Every line with the word "jump" in it should be extracted from the data that follows.

PROVIDED DATA:
============================================================

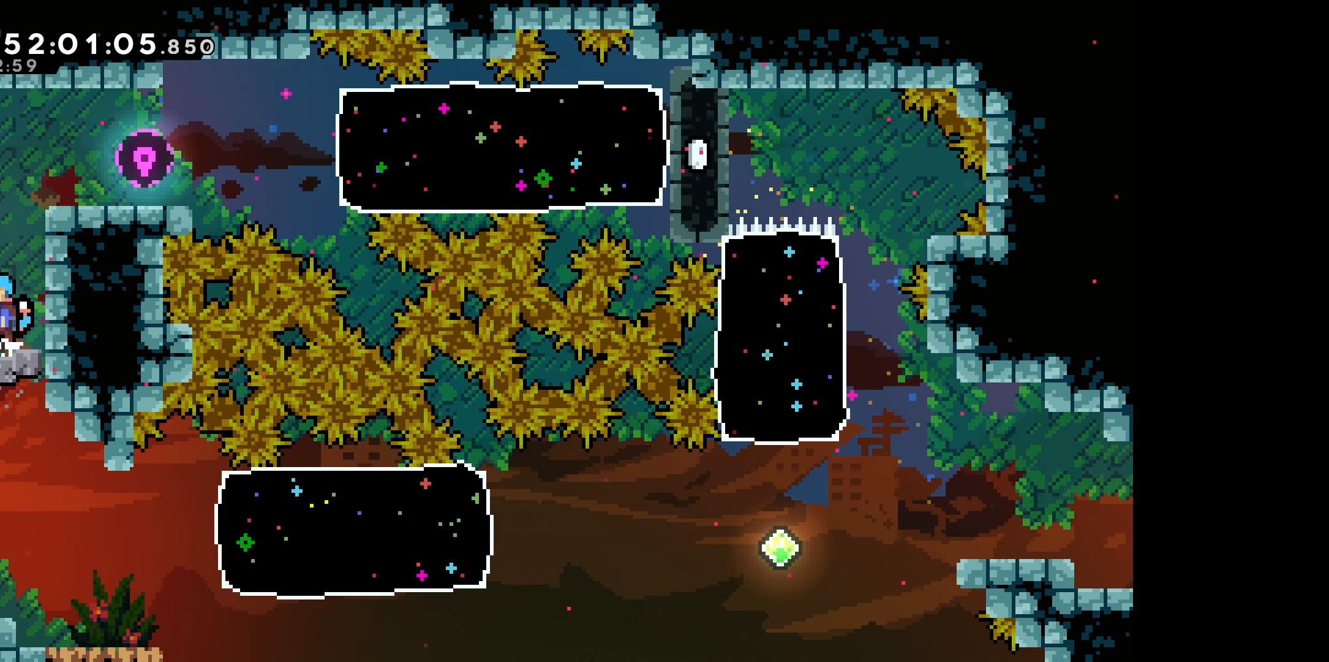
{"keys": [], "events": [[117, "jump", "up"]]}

============================================================

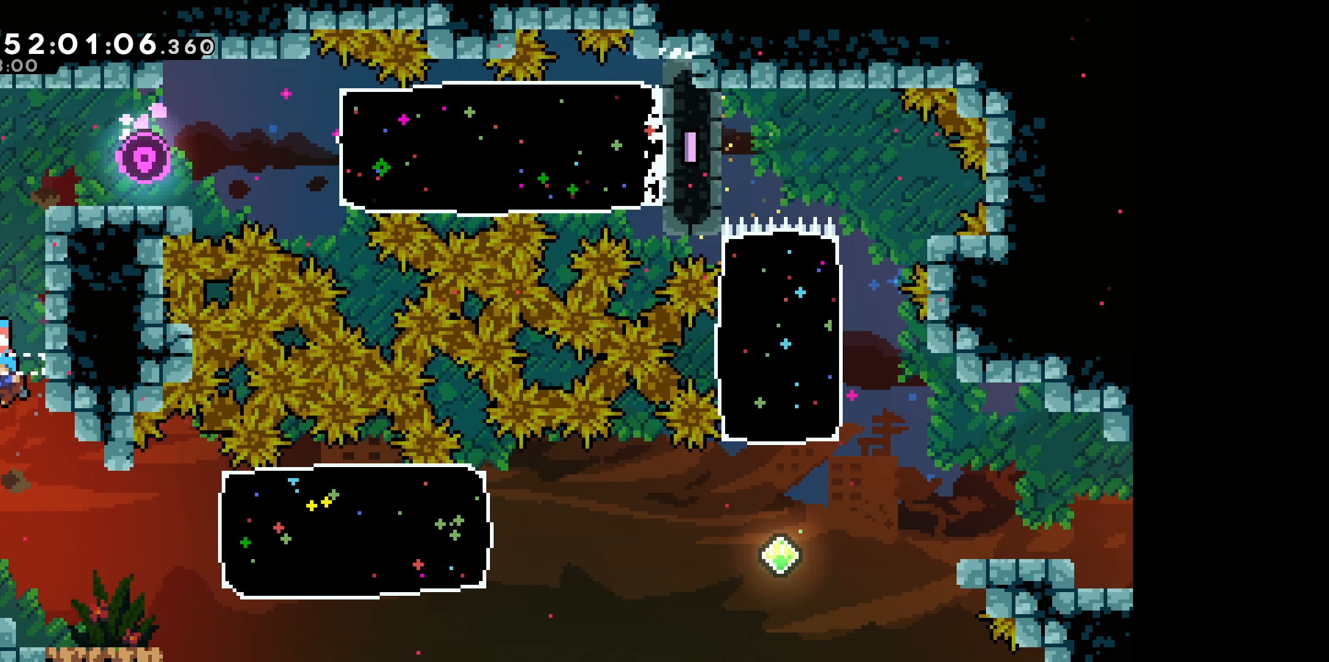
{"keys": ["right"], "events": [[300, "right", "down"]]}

============================================================

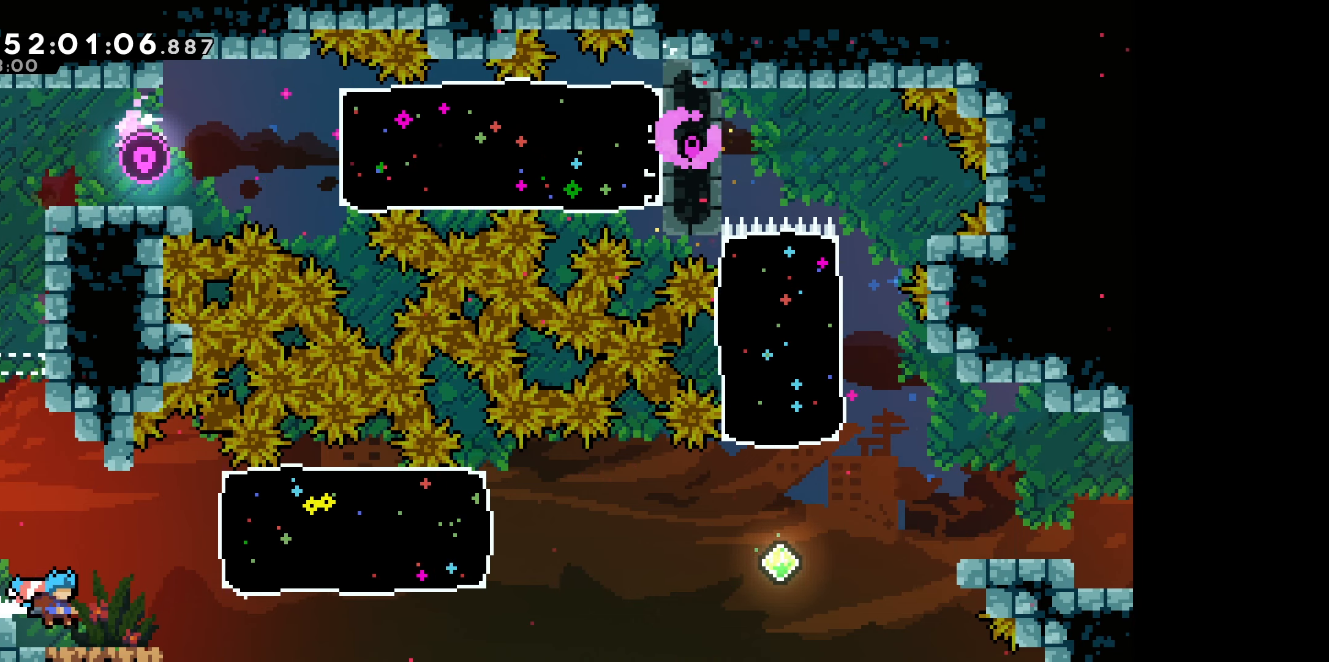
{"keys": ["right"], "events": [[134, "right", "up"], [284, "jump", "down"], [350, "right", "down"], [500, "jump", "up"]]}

============================================================

ANSWER TO THIS TASK:
{"keys": [], "events": [[117, "jump", "up"]]}
{"keys": ["right"], "events": [[134, "right", "up"], [284, "jump", "down"], [350, "right", "down"], [500, "jump", "up"]]}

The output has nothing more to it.